Dear
Philip,
Our son, his wife, and their delightful
two-year-old daughter live an hour away. While we see them over the holidays
and infrequently throughout the rest of the year, we have never once actually
been invited to their home. We have to ask to go see them and while they don’t
say no, they also don’t make any effort; we have short, perfunctory visits.

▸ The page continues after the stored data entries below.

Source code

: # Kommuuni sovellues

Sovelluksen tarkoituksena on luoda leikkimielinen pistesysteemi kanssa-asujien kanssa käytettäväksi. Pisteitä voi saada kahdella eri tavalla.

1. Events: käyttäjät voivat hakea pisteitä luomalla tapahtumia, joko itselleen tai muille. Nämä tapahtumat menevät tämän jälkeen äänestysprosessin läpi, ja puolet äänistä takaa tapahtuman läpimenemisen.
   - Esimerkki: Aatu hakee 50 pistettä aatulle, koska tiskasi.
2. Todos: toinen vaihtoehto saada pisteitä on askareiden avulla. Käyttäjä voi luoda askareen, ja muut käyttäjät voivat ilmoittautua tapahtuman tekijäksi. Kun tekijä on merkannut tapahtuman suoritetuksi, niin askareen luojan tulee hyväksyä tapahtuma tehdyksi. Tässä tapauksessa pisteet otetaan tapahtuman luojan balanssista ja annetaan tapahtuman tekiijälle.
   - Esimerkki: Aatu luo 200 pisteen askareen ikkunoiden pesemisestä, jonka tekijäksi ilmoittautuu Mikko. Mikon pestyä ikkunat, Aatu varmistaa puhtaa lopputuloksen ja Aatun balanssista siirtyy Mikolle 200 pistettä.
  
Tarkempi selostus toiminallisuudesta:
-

When we suggest it would be nice to be
invited, our son says that his in-laws just flow in and out, and we’re
pressuring him by being old-fashioned. We feel that when someone never invites
you, it’s a good indication they don’t want to see you. This has gone on since
they first got married, and frankly, we feel like schmucks. My husband says we
should just stop extending invitations. I agree in theory, but don’t want the
reality of a stand-off. What do we do?
Feeling Unwanted
Dear Feeling:
Please tell your
husband that I’m a hundred and ten percent with him. Which makes your husband
and I at least a hundred and two percent wrong.
I’m saving that
other eight percent to cover the very understandable feeling you both have of
being disrespected, because that’s what this is: Your son is disrespecting you,
and compounding it by being defensive and blaming you for his
thoughtlessness. (“Son, this is rude.”
“Yeah? Well, you’re old fashioned.”)
You likely believe
he wouldn’t treat other people this way, and I believe you’re right. The thing
is, you’re not other people, you’re his parents. You’ve spent your son’s entire
life building a relationship with him where – for the early years, anyway – you
did all the giving, and made all the rules. You gave him unconditional love,
three squares a day, a roof and an education, and a pretty good percentage of
your earnings. And you know what you get
for that, right?
You get taken for
granted.
Now, you’re
momentarily feeling better, since I’ve just written what you’ve felt for the
past several years. And that’s good; I want you to feel better. But I also want
you to have some compassion for the very weirdness of being an adult and a
child at the same time; because part of the equation here is that your son
honestly doesn’t know how to navigate having any say in his relationship with
you. (He’s doing it badly, for the record, but that shouldn’t lessen your compassion.)
It would be
wonderful if all of us grew up and expressed nothing but fealty to the folks
who raised us. Age should be respected; parents should be appreciated. But
we’re all imperfect people, and our resentments and fears and shortcomings
cause us to act in ways that, if we could really self-reflect, often wouldn’t
make us proud. That makes our relationships with the people that shaped us
particularly fraught; sometimes we don’t even understand why we’re in conflict
with them in the first place.
(Passive-Aggression: a game the whole family can play!)
Here’s the good
news, Feeling: you’re not being cut out. You have access to your wonderful
granddaughter, and your son and his family actually show up on the holidays. So
invite them. He’s your son. Invite them and be genuinely glad to see them. He’s
your son. She’s your granddaughter. Make calls throughout the year to arrange
to go to their house, even for short visits. He’s your son. She’s your
granddaughter. Their wife/mother is the woman your son has built a life with.
And you? You’re
bigger than that understandable impulse to want to be treated fairly. (So is your husband – and so am I – but we
need a little time to stew, first.) Your son will learn, when that delightful
granddaughter has a family of her own, that he’s been wrong to take you for
granted. We want nothing more than for our children to grow and learn; just
look at this as something he’ll learn a little later than you’d hoped.
In the meantime,
take comfort in the word you used to describe your granddaughter. Part of the
reason she’s “delightful” is that you raised your son to be a good father.